Chelsea Therapeutics International 8-K 2006
SECURITIES AND EXCHANGE COMMISSION
Washington, D.C. 20549
Pursuant to Section 13 or 15(d) of
the Securities Exchange Act of 1934
Date of Report (Date of earliest event reported): May 26, 2006
CHELSEA THERAPEUTICS INTERNATIONAL, LTD.
(Exact name of registrant as specified in its charter)
13590 Ballantyne Corporate Place, Unit 325, Charlotte, North Carolina 28277
(Address of principal executive offices) (Zip Code)
Registrants telephone number, including area code (704) 341-1516
Check the appropriate box below if the Form 8-K filing is intended to simultaneously satisfy the filing obligation of the registrant under any of the following provisions:
Item 1.01. Entry into a Material Definitive Agreement.

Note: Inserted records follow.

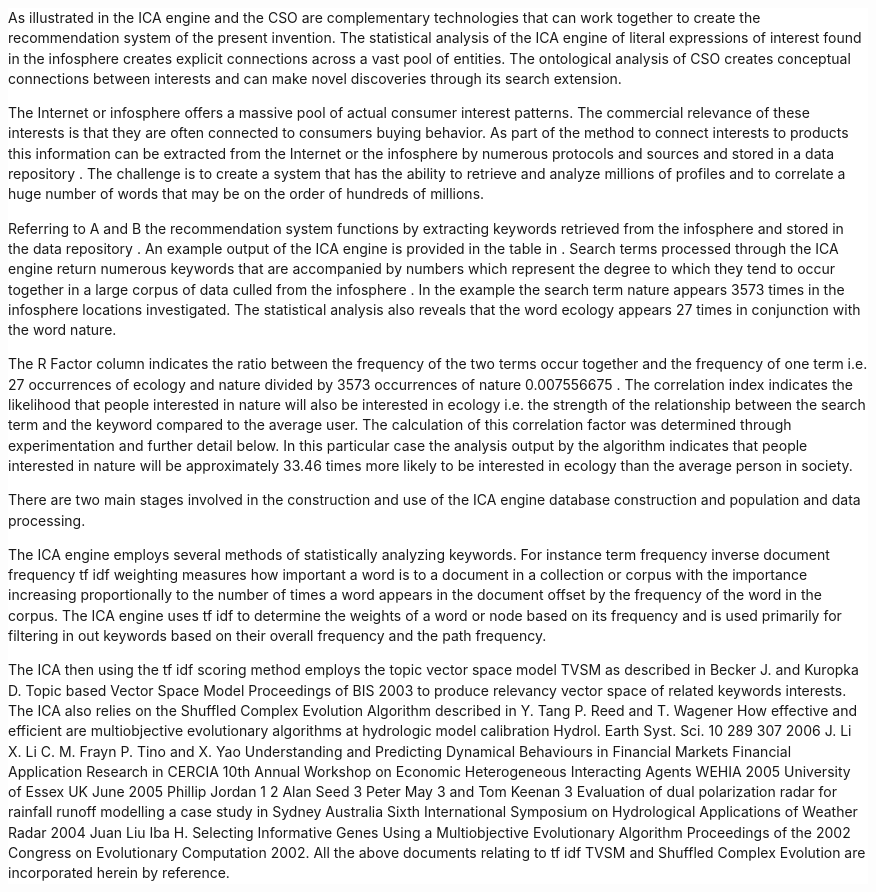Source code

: As illustrated in the ICA engine and the CSO are complementary technologies that can work together to create the recommendation system of the present invention. The statistical analysis of the ICA engine of literal expressions of interest found in the infosphere creates explicit connections across a vast pool of entities. The ontological analysis of CSO creates conceptual connections between interests and can make novel discoveries through its search extension.

The Internet or infosphere offers a massive pool of actual consumer interest patterns. The commercial relevance of these interests is that they are often connected to consumers buying behavior. As part of the method to connect interests to products this information can be extracted from the Internet or the infosphere by numerous protocols and sources and stored in a data repository . The challenge is to create a system that has the ability to retrieve and analyze millions of profiles and to correlate a huge number of words that may be on the order of hundreds of millions.

Referring to A and B the recommendation system functions by extracting keywords retrieved from the infosphere and stored in the data repository . An example output of the ICA engine is provided in the table in . Search terms processed through the ICA engine return numerous keywords that are accompanied by numbers which represent the degree to which they tend to occur together in a large corpus of data culled from the infosphere . In the example the search term nature appears 3573 times in the infosphere locations investigated. The statistical analysis also reveals that the word ecology appears 27 times in conjunction with the word nature. 

The R Factor column indicates the ratio between the frequency of the two terms occur together and the frequency of one term i.e. 27 occurrences of ecology and nature divided by 3573 occurrences of nature 0.007556675 . The correlation index indicates the likelihood that people interested in nature will also be interested in ecology i.e. the strength of the relationship between the search term and the keyword compared to the average user. The calculation of this correlation factor was determined through experimentation and further detail below. In this particular case the analysis output by the algorithm indicates that people interested in nature will be approximately 33.46 times more likely to be interested in ecology than the average person in society.

There are two main stages involved in the construction and use of the ICA engine database construction and population and data processing.

The ICA engine employs several methods of statistically analyzing keywords. For instance term frequency inverse document frequency tf idf weighting measures how important a word is to a document in a collection or corpus with the importance increasing proportionally to the number of times a word appears in the document offset by the frequency of the word in the corpus. The ICA engine uses tf idf to determine the weights of a word or node based on its frequency and is used primarily for filtering in out keywords based on their overall frequency and the path frequency.

The ICA then using the tf idf scoring method employs the topic vector space model TVSM as described in Becker J. and Kuropka D. Topic based Vector Space Model Proceedings of BIS 2003 to produce relevancy vector space of related keywords interests. The ICA also relies on the Shuffled Complex Evolution Algorithm described in Y. Tang P. Reed and T. Wagener How effective and efficient are multiobjective evolutionary algorithms at hydrologic model calibration Hydrol. Earth Syst. Sci. 10 289 307 2006 J. Li X. Li C. M. Frayn P. Tino and X. Yao Understanding and Predicting Dynamical Behaviours in Financial Markets Financial Application Research in CERCIA 10th Annual Workshop on Economic Heterogeneous Interacting Agents WEHIA 2005 University of Essex UK June 2005 Phillip Jordan 1 2 Alan Seed 3 Peter May 3 and Tom Keenan 3 Evaluation of dual polarization radar for rainfall runoff modelling a case study in Sydney Australia Sixth International Symposium on Hydrological Applications of Weather Radar 2004 Juan Liu Iba H. Selecting Informative Genes Using a Multiobjective Evolutionary Algorithm Proceedings of the 2002 Congress on Evolutionary Computation 2002. All the above documents relating to tf idf TVSM and Shuffled Complex Evolution are incorporated herein by reference.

On May 26, 2006, Chelsea Therapeutics International, Ltd. entered into an Exclusive License Agreement with Dainippon Sumitomo Pharma Co., Ltd., or DSP, for the development and commercialization rights to L-Threo DOPS, also known as L-DOPS or Droxidopa. Under the agreement, DSP grants Chelsea exclusive license and rights to develop and market Droxidopa and other formulations containing Droxidopa worldwide, excluding Japan, Korea, China and Taiwan. DSP will also supply Chelsea with, and Chelsea will purchase from DSP, all of Chelseas requirements of the drug substance of Droxidopa for clinical trials at a fixed price. Finally, DSP will supply, and Chelsea will purchase from DSP, Chelseas requirements of Droxidopa for commercial use on a cost-plus basis, unless Chelsea can obtain materials at a lower price which DSP chooses not to match, under which circumstances the royalty rate will be increased by 1.0%.

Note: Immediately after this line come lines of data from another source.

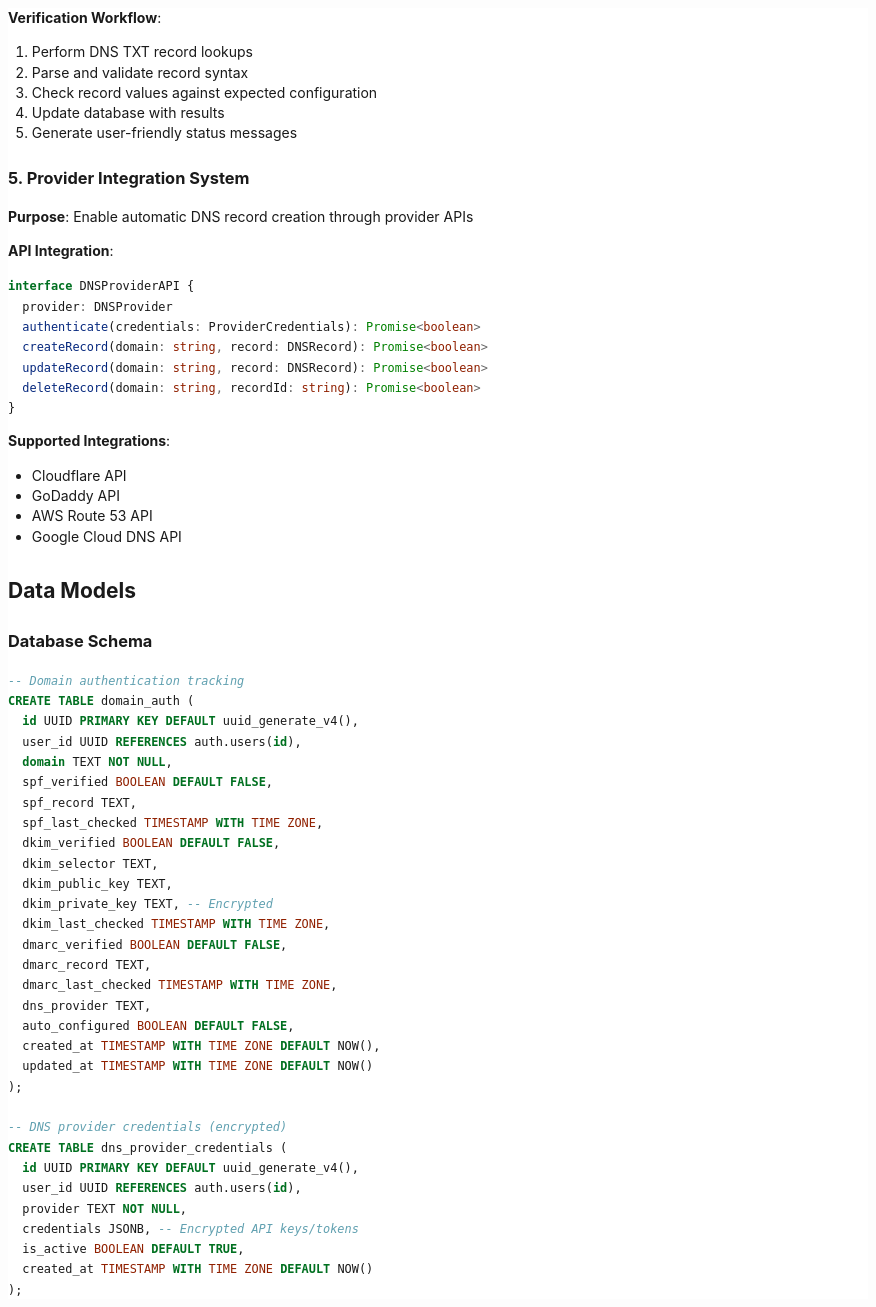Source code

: **Verification Workflow**:
1. Perform DNS TXT record lookups
2. Parse and validate record syntax
3. Check record values against expected configuration
4. Update database with results
5. Generate user-friendly status messages

### 5. Provider Integration System

**Purpose**: Enable automatic DNS record creation through provider APIs

**API Integration**:
```typescript
interface DNSProviderAPI {
  provider: DNSProvider
  authenticate(credentials: ProviderCredentials): Promise<boolean>
  createRecord(domain: string, record: DNSRecord): Promise<boolean>
  updateRecord(domain: string, record: DNSRecord): Promise<boolean>
  deleteRecord(domain: string, recordId: string): Promise<boolean>
}
```

**Supported Integrations**:
- Cloudflare API
- GoDaddy API
- AWS Route 53 API
- Google Cloud DNS API

## Data Models

### Database Schema

```sql
-- Domain authentication tracking
CREATE TABLE domain_auth (
  id UUID PRIMARY KEY DEFAULT uuid_generate_v4(),
  user_id UUID REFERENCES auth.users(id),
  domain TEXT NOT NULL,
  spf_verified BOOLEAN DEFAULT FALSE,
  spf_record TEXT,
  spf_last_checked TIMESTAMP WITH TIME ZONE,
  dkim_verified BOOLEAN DEFAULT FALSE,
  dkim_selector TEXT,
  dkim_public_key TEXT,
  dkim_private_key TEXT, -- Encrypted
  dkim_last_checked TIMESTAMP WITH TIME ZONE,
  dmarc_verified BOOLEAN DEFAULT FALSE,
  dmarc_record TEXT,
  dmarc_last_checked TIMESTAMP WITH TIME ZONE,
  dns_provider TEXT,
  auto_configured BOOLEAN DEFAULT FALSE,
  created_at TIMESTAMP WITH TIME ZONE DEFAULT NOW(),
  updated_at TIMESTAMP WITH TIME ZONE DEFAULT NOW()
);

-- DNS provider credentials (encrypted)
CREATE TABLE dns_provider_credentials (
  id UUID PRIMARY KEY DEFAULT uuid_generate_v4(),
  user_id UUID REFERENCES auth.users(id),
  provider TEXT NOT NULL,
  credentials JSONB, -- Encrypted API keys/tokens
  is_active BOOLEAN DEFAULT TRUE,
  created_at TIMESTAMP WITH TIME ZONE DEFAULT NOW()
);

```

Within 60 days of executing the agreement, Chelsea will pay DSP consideration including a license fee of $100,000 cash and, subject to the execution of a subscription agreement, $250,000 worth of Chelsea common stock. Chelsea will pay DSP up to an additional total of $4,000,000 for achieving certain milestones, $2,500,000 of which is only payable at or after approval of a New Drug Application for Droxidopa by the U.S. FDA. DSP may elect to receive a portion of the milestone payments, if any are triggered, in Chelsea common stock. Chelsea will also pay DSP mid-single digit percentage royalties on net sales of Droxidopa and other formulations containing Droxidopa. Chelseas obligation to pay DSP royalties on sales in the United States, Canada and Mexico expires eight years after the first commercial sale in the United States. With respect to all other countries, Chelseas royalty obligations expire 11 years after the first commercial sale in any country of UK, France, Italy, Germany and Spain.

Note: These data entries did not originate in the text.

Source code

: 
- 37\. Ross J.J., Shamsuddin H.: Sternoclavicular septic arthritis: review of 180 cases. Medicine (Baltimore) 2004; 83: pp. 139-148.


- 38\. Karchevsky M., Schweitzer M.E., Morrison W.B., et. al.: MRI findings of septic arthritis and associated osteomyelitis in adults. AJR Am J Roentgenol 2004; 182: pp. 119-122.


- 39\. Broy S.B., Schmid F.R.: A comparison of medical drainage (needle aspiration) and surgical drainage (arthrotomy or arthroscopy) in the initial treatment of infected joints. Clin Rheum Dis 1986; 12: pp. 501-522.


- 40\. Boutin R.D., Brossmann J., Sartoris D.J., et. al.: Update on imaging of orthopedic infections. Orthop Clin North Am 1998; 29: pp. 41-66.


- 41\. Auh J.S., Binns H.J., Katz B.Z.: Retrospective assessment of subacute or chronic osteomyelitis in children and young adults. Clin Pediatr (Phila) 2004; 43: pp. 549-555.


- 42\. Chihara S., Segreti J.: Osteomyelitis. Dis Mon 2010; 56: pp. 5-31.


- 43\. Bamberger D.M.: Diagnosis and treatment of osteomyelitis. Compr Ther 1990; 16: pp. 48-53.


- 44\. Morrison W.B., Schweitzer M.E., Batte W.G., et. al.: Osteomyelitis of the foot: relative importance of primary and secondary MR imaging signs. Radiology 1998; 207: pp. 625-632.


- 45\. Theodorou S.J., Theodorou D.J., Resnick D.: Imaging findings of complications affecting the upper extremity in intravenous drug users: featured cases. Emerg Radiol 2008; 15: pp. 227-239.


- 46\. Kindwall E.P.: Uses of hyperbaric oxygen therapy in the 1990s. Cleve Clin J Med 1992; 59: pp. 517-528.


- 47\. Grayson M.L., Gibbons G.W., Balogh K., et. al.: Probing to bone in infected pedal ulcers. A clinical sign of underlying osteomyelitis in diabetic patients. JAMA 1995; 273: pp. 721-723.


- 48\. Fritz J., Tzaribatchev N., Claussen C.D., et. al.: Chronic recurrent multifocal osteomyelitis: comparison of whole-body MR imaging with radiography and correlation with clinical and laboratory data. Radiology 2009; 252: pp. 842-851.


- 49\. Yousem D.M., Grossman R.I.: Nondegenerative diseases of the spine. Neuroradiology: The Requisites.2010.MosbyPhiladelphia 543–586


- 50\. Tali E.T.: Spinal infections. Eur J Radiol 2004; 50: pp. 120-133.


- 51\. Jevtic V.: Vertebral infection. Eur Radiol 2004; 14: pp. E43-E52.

The term of the agreement began on May 26, 2006 and continues until the expiration of Chelseas royalty obligations. Either Chelsea or DSP can terminate the agreement prior to the expiration of the royalty term due to a material breach of a material obligation of the agreement by the other with a 60 day cure period. The agreement may also be terminated by either Chelsea or DSP within 30 days upon written notice that the other party has made an assignment for the benefit of creditors, becomes involved in receivership, bankruptcy or other insolvency or debtor relief proceedings. Chelsea may terminate the agreement at any time for its convenience upon 60 days written notice to DSP.
A copy of the press release announcing the Exclusive License Agreement is attached to this current report on Form 8-K as Exhibit 99.1 and is incorporated herein by reference. The agreement itself will be filed with Chelseas Quarterly Report on
Form 10-Q for the quarter ending June 30, 2006.
Item 8.01. Other Events.
Chelsea issued a press release on May 30, 2006 announcing the Exclusive License Agreement that is attached hereto as Exhibit 99.1.
Item 9.01. Financial Statements and Exhibits.
Pursuant to the requirements of the Securities Exchange Act of 1934, the registrant has duly caused this report to be signed on its behalf by the undersigned hereunto duly authorized.